Forum Discussion
NimbostratusRegarding PTR records for mail gateways and ZoneRunner...
I have a question regarding reverse lookups (and by extension SPF records) for mail gateways in an F5 GTM\LTM deployment scenario.
We have decided to implement 2 F5 load balancers in a pool in order to load balance 2 ISP links for our organization. These load balancers will be sitting outside our Firewall and basically be load balancing traffic passed through the firewall out our 2 ISP links in a round-robin configuration. In conjunction, we have decided to move our external dns from being hosted on Godaddy to the F5 devices using Zonerunner. We have all our records configured and have tested everything, but we have some concerns regarding reverse lookups for our mail gateways that we would like to get some assistance on before we go through with our full implementation. We are concerned specifically about these lookups as we do not want outgoing mail to be rejected by other domains.
Performing an mxlookup of our current records tells us that our PTR records for our mail gateways are correctly pointing to our mail gateways on ISP link 1, and we assume that we simply have to have the ISP update the records for the secondary link to point to the same gateways. However, we are unsure if this the only change we have to make or if we are required to add the PTR records for the gateways into Zonerunner. Our research hasn't yielded a concrete answer to this question, and we would like to avoid spending our implementation window scrambling to resolve an outage related to this. Is there anyone who can provide some insight on this issue?
7 Replies
boricuaking55_1Please feel free to ask me for more information if my question seems unclear
Cory_50405Noctilucent
Your SPF record should include all email relay hostnames that will relay mail for your domain. As long as you ensure there's a PTR in place for each sending mail server IP address, and that PTR specifies the hostname of the email relay, then you should be good.
If you can provide more details on your current SPF record and how many email relays you have, I can help ensure you are all setup properly.
- boricuaking55_1Thank you for your answer Cory. We actually do not have an SPF record set that contains the mail gateway host-names (2 nodes, each with an IP address on each link). Our current plan is to update the PTR record for the secondary link IPs with the two host-names (they are using temporary filler names as of this moment)
- Cory_50405Just for clarity, reverse lookups (PTR) and SPF (TXT) records are two separate things, both of which receiving mail servers usually check. Some mail servers will not accept mail from your domain unless it finds an SPF record. I've encountered some that will always mark messages as spam unless there's an SPF record in place. It's definitely a good idea to create PTR records for your secondary IP addresses, but you really should create an SPF record as well.
Vitaliy_SavransNacreous
Useful link for checking DNS configuration for mailgateways http://mxtoolbox.com (maybe this simple test will answer to your question). For avoiding be in spam lists don't forget about SMTP Reverse Banner Check.
- boricuaking55_1Thank you sir - that's actually been one of the tools I've been using while working on this and I highly recommend it.
- Vitaliy_Savransanother useful link to sheck your smtp servers reputation senderbase.org. Do you need any help?

Stored items
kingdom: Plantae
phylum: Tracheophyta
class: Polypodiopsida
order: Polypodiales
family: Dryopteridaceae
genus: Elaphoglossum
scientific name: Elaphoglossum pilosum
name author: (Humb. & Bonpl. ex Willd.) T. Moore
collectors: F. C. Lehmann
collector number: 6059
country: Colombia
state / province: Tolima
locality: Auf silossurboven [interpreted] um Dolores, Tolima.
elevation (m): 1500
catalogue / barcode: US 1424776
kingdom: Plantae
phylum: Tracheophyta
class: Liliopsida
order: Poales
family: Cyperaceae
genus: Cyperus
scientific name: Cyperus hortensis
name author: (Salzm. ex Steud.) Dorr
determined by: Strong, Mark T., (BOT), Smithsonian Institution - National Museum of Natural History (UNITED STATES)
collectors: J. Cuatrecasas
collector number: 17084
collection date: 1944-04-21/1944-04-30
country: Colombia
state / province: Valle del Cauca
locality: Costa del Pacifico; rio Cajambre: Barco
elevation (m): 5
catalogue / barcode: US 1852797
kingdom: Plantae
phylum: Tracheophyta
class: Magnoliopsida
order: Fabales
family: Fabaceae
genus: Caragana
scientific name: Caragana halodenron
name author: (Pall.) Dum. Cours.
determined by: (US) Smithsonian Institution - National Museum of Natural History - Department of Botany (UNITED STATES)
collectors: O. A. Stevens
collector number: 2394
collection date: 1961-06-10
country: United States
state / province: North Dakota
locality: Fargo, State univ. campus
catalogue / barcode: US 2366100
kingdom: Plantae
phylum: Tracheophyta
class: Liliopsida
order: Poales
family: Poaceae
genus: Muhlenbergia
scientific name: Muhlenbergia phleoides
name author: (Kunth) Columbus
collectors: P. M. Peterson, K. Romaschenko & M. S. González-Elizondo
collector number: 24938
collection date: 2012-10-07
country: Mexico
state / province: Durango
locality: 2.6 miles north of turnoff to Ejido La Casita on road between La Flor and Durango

# Your task:
In the forum thread about PTR records for mail gateways, where was the organization's external DNS hosted before the planned move to the F5 devices?

# Answer for this exercise:
On Godaddy.